Would you show every line from the records that holds "auch"?
*** Information supplied ***
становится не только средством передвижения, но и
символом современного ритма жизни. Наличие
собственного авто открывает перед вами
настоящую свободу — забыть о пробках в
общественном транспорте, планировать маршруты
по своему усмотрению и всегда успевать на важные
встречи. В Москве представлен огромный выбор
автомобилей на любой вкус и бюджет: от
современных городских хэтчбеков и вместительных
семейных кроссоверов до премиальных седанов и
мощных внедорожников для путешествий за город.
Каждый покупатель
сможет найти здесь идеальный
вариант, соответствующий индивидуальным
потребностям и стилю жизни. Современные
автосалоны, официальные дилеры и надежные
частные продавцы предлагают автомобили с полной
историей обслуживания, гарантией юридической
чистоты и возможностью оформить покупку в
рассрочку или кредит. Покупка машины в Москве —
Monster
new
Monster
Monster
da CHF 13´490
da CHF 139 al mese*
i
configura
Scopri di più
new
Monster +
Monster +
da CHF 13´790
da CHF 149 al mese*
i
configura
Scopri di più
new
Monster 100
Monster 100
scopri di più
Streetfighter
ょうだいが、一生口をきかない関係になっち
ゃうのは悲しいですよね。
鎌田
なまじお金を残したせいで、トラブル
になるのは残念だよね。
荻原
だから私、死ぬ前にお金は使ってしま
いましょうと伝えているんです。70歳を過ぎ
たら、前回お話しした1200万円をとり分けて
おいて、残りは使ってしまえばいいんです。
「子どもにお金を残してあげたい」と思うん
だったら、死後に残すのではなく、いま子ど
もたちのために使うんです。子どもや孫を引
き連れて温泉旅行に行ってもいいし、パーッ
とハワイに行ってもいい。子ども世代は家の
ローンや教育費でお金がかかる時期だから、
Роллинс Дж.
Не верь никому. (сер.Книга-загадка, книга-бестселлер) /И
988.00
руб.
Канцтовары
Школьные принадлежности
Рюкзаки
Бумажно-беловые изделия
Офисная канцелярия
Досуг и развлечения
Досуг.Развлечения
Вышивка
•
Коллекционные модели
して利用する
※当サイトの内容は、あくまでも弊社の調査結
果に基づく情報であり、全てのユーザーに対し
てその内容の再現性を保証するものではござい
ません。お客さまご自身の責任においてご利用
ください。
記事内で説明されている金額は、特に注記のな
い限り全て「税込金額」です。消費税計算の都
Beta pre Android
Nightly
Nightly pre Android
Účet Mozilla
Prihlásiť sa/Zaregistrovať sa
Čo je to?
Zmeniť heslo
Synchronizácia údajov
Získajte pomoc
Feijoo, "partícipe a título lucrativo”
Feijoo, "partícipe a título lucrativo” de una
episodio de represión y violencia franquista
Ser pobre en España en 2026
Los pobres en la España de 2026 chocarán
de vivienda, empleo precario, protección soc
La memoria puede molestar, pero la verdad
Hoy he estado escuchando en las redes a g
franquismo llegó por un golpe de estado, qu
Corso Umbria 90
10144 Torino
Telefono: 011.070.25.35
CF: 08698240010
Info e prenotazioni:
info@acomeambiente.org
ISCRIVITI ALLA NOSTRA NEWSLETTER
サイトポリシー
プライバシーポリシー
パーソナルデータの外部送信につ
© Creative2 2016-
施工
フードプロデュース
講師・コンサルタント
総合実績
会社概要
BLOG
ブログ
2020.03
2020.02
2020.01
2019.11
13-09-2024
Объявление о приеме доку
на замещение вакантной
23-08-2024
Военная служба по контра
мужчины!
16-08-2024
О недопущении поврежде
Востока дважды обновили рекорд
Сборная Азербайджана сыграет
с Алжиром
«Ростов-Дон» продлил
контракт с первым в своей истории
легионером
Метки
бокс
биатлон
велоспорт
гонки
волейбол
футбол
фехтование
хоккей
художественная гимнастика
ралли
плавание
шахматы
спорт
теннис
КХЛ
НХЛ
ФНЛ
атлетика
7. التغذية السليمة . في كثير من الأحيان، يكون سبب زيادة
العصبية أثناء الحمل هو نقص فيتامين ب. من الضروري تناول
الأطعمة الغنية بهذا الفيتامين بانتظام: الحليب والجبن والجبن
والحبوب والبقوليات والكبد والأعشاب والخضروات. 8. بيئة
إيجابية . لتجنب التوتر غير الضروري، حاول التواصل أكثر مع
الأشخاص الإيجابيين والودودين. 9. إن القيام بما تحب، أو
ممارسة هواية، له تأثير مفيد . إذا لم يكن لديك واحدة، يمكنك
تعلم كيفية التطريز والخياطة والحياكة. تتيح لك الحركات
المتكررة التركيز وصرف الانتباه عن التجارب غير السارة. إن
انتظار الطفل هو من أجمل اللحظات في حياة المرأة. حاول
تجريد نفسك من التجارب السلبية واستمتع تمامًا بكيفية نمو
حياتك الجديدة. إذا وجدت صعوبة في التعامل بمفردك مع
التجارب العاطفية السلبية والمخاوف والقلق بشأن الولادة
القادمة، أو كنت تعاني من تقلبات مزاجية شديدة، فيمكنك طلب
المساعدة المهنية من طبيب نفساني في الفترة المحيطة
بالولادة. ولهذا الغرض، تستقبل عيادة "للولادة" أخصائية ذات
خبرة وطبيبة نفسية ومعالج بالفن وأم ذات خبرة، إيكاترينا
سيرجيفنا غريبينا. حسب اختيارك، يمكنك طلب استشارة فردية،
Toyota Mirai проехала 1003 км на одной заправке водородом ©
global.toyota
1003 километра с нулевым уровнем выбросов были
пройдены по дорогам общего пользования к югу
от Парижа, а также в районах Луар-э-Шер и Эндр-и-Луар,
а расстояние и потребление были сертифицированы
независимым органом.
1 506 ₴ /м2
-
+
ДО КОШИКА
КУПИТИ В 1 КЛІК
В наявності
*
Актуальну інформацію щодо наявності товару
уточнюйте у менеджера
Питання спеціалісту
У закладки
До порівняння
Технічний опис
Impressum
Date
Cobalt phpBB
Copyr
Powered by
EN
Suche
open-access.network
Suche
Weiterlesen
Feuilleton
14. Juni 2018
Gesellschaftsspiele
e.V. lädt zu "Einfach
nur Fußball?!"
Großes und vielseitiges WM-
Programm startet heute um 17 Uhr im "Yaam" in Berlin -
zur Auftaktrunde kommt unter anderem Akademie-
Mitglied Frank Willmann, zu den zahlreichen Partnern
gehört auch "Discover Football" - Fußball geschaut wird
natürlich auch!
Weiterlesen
*** End of Information supplied ***
• Task result:
gehört auch "Discover Football" - Fußball geschaut wird
natürlich auch!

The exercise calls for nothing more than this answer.